The results of the study were clearly and comprehensively presented.

Discussion/conclusion

The authors summarized the study's main findings, critically appraising and carefully framing them in the context of the available evidence. The strengths and limitations of the design were thoroughly discussed, and the conclusion was consistent with the results.

Author Response

With respect to the concerns related to the potential introduction of bias

1- First, the exclusive inclusion of symptomatic pregnant women might have introduced selection bias as asymptomatic cases of gestational infection might be at lower risk of developing children’s nervous system abnormalities. In this case, an overestimation of the relationship between exposure and outcome should be expected.

Response- We agree with the reviewer. In the Discussion session we recognize that limitation: Study limitations include the historical non-concurrent control group and enrollment of only symptomatic women who had confirmed infection by molecular testing an underrepresentation of all women with ZIKV infection in pregnancy. Selection bias could have occurred  in case maternal asymptomatic infection differed in causing CNS abnormalities in infants. (page 9, lines 313-316)

2-Second, the authors state, "At each visit, the study staff instructed the mothers on how to stimulate their child’s neurodevelopment using national guidance”. That is, about 1 out of 4 exposed mothers (cohort 1) were given additional information about how to stimulate their children during the follow-up, and more generally (see discussion), exposed pregnant women during the epidemic were aware of the potential effect(s) of the infection on their children’s neurodevelopment. This, and selecting a historical cohort as the unexposed group, might have led to underestimating the exposure-outcome relationship.
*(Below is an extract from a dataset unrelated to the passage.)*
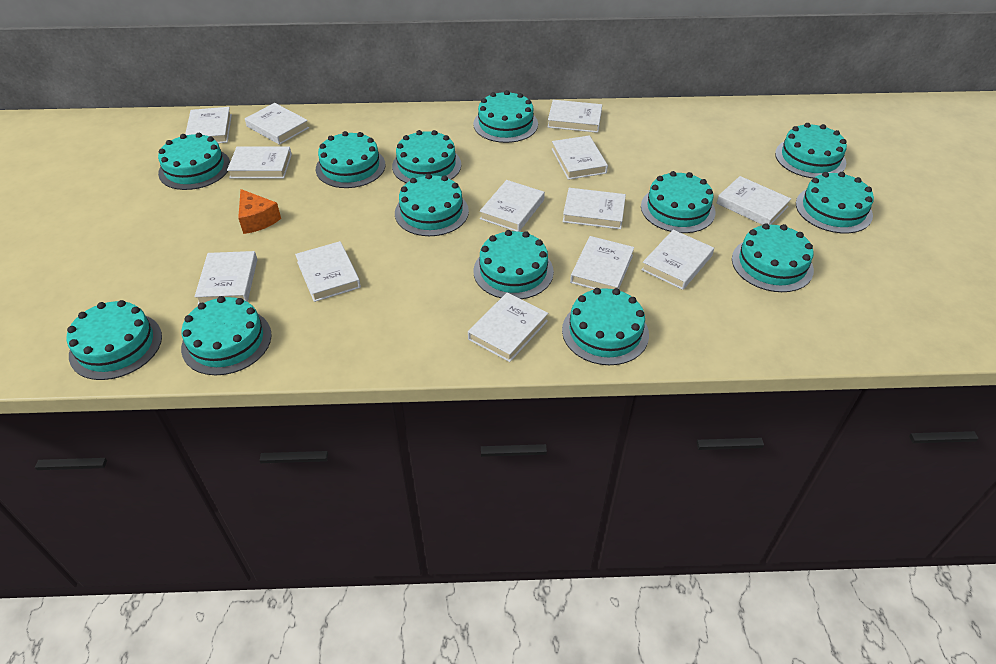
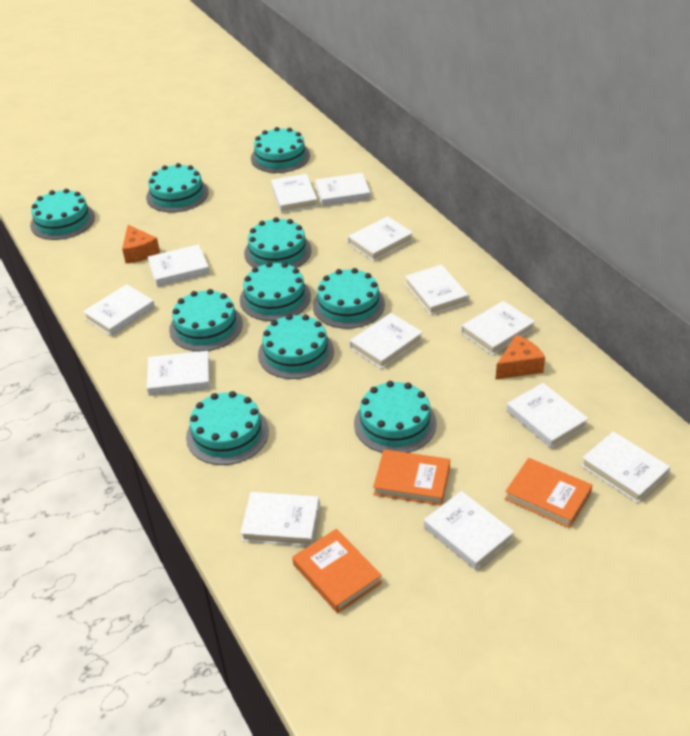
orange book: 0 -> 3
orange cheese: 1 -> 2
turquoise cake: 13 -> 10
Response- Thank you for bringing up this aspect. We additionally commented this limitation in the Discussion Section. It now reads:  "The influence of repeated testing and maternal instructing on how to stimulate their child’s neurodevelopment in the NATZIG cohort 1 should be addressed. Training occurs, and improved child and maternal comfort with the test and examiner may influence results. Yet, we did not show differences in the proportion of children classified as emergent/at-risk in Cohorts 1 and 2; these facts and selecting a historical control as the unexposed group might have led to underestimating the exposure-outcome relationship." (lines 317-326).